● **What you have to do**
Write out the lines of the data below, from the line with "отметил он — Причем я еще посмотрю" up to and including the line with "инспектор, и совсем другое дело, когда это", unchanged.

● **Supplied records**
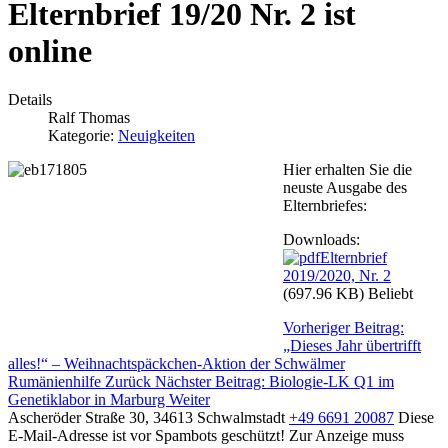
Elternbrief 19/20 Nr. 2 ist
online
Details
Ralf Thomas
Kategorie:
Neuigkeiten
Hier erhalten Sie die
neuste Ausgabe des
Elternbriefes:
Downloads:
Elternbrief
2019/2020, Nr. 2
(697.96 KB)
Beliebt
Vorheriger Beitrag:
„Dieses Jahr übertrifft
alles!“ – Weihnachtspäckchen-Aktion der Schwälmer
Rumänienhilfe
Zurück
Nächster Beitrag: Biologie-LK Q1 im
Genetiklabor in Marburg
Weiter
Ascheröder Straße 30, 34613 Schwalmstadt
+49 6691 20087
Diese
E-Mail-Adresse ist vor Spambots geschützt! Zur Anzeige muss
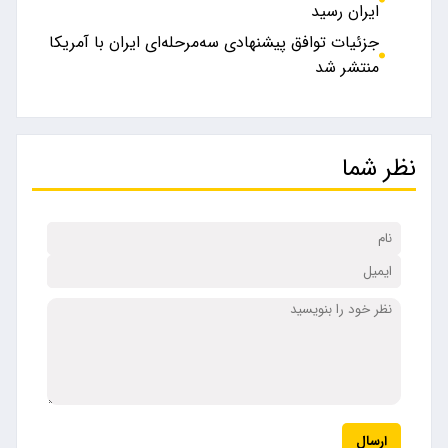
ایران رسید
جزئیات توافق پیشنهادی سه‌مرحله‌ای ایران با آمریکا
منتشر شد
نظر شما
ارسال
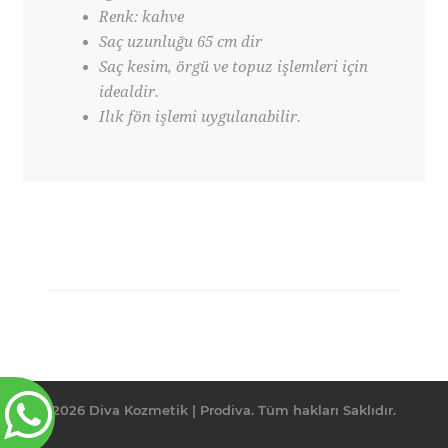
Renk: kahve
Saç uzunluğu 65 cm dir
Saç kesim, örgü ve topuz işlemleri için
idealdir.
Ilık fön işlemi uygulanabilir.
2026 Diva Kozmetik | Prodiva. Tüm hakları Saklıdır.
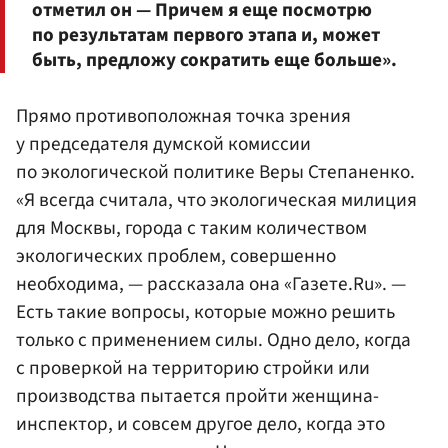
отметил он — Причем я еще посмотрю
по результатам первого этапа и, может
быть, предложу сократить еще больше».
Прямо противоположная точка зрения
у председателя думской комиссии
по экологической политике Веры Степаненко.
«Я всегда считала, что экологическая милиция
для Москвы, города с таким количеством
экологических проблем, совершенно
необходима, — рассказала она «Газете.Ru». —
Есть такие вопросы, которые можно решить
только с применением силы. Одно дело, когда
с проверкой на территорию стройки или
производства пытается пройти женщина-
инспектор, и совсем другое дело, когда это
--
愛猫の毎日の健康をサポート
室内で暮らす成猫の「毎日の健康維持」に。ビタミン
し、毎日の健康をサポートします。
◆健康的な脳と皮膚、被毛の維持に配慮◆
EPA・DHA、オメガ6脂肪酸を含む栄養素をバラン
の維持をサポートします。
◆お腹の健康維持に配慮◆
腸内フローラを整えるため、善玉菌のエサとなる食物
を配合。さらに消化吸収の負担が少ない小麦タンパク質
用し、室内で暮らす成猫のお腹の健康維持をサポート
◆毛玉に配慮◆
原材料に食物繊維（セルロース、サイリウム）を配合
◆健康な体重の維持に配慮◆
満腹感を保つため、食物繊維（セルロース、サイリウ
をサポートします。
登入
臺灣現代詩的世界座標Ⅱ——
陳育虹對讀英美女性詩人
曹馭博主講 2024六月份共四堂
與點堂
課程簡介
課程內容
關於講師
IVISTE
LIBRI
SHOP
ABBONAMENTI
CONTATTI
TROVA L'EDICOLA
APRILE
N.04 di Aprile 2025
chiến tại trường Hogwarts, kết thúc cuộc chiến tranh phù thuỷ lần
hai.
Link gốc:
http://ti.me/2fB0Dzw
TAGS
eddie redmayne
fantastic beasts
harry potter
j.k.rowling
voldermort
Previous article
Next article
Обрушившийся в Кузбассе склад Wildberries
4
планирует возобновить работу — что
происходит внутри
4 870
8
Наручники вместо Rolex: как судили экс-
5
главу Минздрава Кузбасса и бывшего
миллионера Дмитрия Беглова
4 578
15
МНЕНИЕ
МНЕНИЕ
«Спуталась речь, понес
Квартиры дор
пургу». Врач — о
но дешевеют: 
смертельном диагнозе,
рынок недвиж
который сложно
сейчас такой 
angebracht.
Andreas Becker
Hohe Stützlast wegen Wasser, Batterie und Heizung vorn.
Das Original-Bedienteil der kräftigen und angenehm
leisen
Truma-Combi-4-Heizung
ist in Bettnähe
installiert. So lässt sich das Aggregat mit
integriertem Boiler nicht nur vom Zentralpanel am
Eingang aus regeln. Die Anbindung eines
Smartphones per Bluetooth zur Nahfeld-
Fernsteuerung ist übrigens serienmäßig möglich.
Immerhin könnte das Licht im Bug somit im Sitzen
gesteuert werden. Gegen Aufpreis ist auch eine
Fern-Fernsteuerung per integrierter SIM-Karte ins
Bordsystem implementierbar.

● **Response for this exercise**
отметил он — Причем я еще посмотрю
по результатам первого этапа и, может
быть, предложу сократить еще больше».
Прямо противоположная точка зрения
у председателя думской комиссии
по экологической политике Веры Степаненко.
«Я всегда считала, что экологическая милиция
для Москвы, города с таким количеством
экологических проблем, совершенно
необходима, — рассказала она «Газете.Ru». —
Есть такие вопросы, которые можно решить
только с применением силы. Одно дело, когда
с проверкой на территорию стройки или
производства пытается пройти женщина-
инспектор, и совсем другое дело, когда это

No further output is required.